(Bounding box coordinate data)
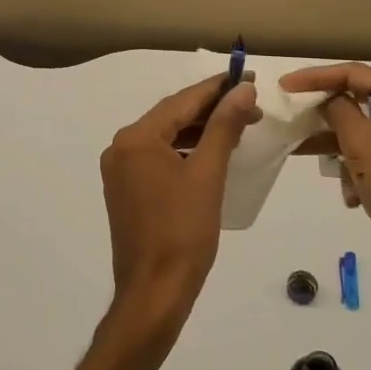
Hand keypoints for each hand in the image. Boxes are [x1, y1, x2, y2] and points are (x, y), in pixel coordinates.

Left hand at [100, 76, 259, 329]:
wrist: (154, 292)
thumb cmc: (183, 232)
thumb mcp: (207, 174)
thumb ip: (224, 126)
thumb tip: (242, 90)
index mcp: (135, 139)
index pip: (181, 102)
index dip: (216, 88)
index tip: (248, 77)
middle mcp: (120, 148)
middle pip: (171, 117)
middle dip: (210, 109)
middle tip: (250, 104)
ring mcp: (120, 172)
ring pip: (165, 138)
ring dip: (200, 130)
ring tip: (238, 125)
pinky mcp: (126, 191)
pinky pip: (158, 158)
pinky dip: (185, 151)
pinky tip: (211, 153)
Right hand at [280, 63, 370, 305]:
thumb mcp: (360, 142)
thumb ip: (338, 110)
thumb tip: (328, 99)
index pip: (358, 74)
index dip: (318, 76)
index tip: (286, 85)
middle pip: (364, 102)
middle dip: (329, 117)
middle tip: (296, 118)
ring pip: (368, 134)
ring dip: (341, 148)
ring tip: (310, 159)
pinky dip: (360, 170)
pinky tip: (352, 196)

WHAT THE TASK REQUIRES
What should come out is the exact run of lines from the one holding "thumb ip: (224, 126)" through the end of the records above, and nothing besides.

SOLUTION TO THE PROBLEM
thumb ip: (224, 126)
thumb tip: (242, 90)
index mcp: (135, 139)
index pip: (181, 102)
index dip: (216, 88)
index tip: (248, 77)
middle mcp: (120, 148)
middle pip: (171, 117)
middle dip: (210, 109)
middle tip: (250, 104)
ring mcp: (120, 172)
ring pip: (165, 138)
ring dip: (200, 130)
ring tip: (238, 125)
pinky mcp: (126, 191)
pinky pip: (158, 158)
pinky dip: (185, 151)
pinky tip: (211, 153)
Right hand at [280, 63, 370, 305]:
thumb mcp: (360, 142)
thumb ip: (338, 110)
thumb tip: (328, 99)
index pip: (358, 74)
index dip: (318, 76)
index tip: (286, 85)
middle pip: (364, 102)
middle dip: (329, 117)
middle tip: (296, 118)
ring pip: (368, 134)
ring dip: (341, 148)
ring tip: (310, 159)
pinky dip: (360, 170)
pinky tip: (352, 196)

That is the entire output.